Source text |
By default, XML data is processed by ‘normalizing’ whitespace characters – spaces, tabs, line breaks and so on – so they are all treated as single spaces. Leading and trailing whitespace is also often ‘trimmed’. ONIX data should be processed this way too (ie with the the xml:space attribute set to its default value). These:

  • <BiographicalNote>    Umberto Eco
    is a    novelist.</BiographicalNote>
  • <BiographicalNote> Umberto Eco is a novelist.</BiographicalNote>
  • <BiographicalNote>Umberto Eco is a novelist.</BiographicalNote>

(where is an explicit new line in the data) are equivalent. Data senders should aim to send only the third option, and recipients should normalize whitespace characters they receive.

This behaviour applies to all ONIX tags, not just to <BiographicalNote>. But where a tag is intended to allow multiple lines or paragraphs of text, embedded markup provides the solution.

If you have only plain text, and want to include multi-paragraph biographies, then you must include some markup within the data element. The simplest process would be to:

  • prefix the text of the biographical note with ‘<p>’ and suffix it with ‘</p>’;
  • replace any paragraph breaks with ‘</p><p>’;
  • add the textformat attribute with value 05.
adding minimal XHTML markup
using Reference names – original plain text
<BiographicalNote>Umberto Eco, professor of semiotics at the University of Bologna, and author of ‘The Name Of The Rose’ and ‘Foucault’s Pendulum’, is one of the world’s bestselling novelists.

Dataset entries |

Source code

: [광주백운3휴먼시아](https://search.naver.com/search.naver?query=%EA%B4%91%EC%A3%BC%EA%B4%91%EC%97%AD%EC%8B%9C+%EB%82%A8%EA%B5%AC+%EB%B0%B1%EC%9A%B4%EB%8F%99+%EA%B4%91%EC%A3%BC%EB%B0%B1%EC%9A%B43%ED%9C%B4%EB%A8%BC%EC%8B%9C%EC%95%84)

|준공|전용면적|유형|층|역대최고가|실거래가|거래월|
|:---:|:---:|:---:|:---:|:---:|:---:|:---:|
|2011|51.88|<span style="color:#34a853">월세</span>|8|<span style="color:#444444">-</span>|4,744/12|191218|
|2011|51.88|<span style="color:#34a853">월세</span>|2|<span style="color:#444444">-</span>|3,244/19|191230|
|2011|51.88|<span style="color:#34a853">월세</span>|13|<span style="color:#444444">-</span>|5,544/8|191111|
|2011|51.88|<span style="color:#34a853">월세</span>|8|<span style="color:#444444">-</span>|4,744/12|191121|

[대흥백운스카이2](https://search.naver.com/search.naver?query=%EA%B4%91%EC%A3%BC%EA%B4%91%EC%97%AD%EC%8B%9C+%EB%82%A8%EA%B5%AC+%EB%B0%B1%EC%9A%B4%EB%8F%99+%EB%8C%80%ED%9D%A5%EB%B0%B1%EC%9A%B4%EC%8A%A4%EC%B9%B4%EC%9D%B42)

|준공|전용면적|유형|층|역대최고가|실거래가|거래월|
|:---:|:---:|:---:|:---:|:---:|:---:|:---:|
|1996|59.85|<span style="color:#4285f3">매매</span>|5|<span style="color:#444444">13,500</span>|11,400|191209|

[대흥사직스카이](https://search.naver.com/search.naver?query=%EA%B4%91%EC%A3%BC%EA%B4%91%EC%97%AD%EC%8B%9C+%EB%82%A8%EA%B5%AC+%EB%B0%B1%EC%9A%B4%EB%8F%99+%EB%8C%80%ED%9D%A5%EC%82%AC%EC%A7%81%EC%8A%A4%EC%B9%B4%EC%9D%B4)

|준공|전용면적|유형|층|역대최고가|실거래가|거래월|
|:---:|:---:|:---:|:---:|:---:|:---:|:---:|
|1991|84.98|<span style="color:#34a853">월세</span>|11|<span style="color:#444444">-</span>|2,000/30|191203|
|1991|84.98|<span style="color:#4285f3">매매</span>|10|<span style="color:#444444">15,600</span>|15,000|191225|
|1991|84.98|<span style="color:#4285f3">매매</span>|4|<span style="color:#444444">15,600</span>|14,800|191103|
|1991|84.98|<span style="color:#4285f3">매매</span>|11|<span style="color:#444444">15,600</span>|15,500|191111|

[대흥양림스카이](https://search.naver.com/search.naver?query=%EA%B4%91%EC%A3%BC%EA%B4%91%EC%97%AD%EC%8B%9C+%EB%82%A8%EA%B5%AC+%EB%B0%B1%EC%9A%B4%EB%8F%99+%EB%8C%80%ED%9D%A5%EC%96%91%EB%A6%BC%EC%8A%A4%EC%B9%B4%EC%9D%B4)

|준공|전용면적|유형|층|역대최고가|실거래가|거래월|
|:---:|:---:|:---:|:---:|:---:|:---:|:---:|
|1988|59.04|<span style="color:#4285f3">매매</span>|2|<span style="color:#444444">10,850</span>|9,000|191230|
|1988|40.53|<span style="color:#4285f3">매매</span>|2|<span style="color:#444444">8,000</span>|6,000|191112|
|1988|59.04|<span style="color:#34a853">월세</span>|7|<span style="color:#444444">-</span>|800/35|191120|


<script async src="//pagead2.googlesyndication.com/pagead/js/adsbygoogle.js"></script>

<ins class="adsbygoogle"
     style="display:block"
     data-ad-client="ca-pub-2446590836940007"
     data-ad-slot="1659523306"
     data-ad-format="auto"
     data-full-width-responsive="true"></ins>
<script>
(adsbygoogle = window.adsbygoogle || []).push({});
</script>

Description of the task |
Carry on the passage about whitespace handling in ONIX data, starting right after its last line. The records are not required for the task that comes next.

Task answer |
    As well as novels, he also writes children’s books and academic works.</BiographicalNote>
preferred alternative including XHTML markup
<BiographicalNote textformat="05"><p>Umberto Eco, professor of semiotics at the University of Bologna, and author of ‘The Name Of The Rose’ and ‘Foucault’s Pendulum’, is one of the world’s bestselling novelists.</p><p>As well as novels, he also writes children’s books and academic works.</p></BiographicalNote>
using Short tags – original plain text
<b044>Umberto Eco, professor of semiotics at the University of Bologna, and author of ‘The Name Of The Rose’ and ‘Foucault’s Pendulum’, is one of the world’s bestselling novelists.
    As well as novels, he also writes children’s books and academic works.</b044>
paragraph breaks are likely to be lost
preferred alternative using XHTML markup
<b044 textformat="05"><p>Umberto Eco, professor of semiotics at the University of Bologna, and author of ‘The Name Of The Rose’ and ‘Foucault’s Pendulum’, is one of the world’s bestselling novelists.</p><p>As well as novels, he also writes children’s books and academic works.</p></b044>XHTML markup should ensure paragraphs remain separate as data is processed by the recipient

XHTML markup is strongly preferred to HTML, as it can be properly validated using the ONIX for Books schemas.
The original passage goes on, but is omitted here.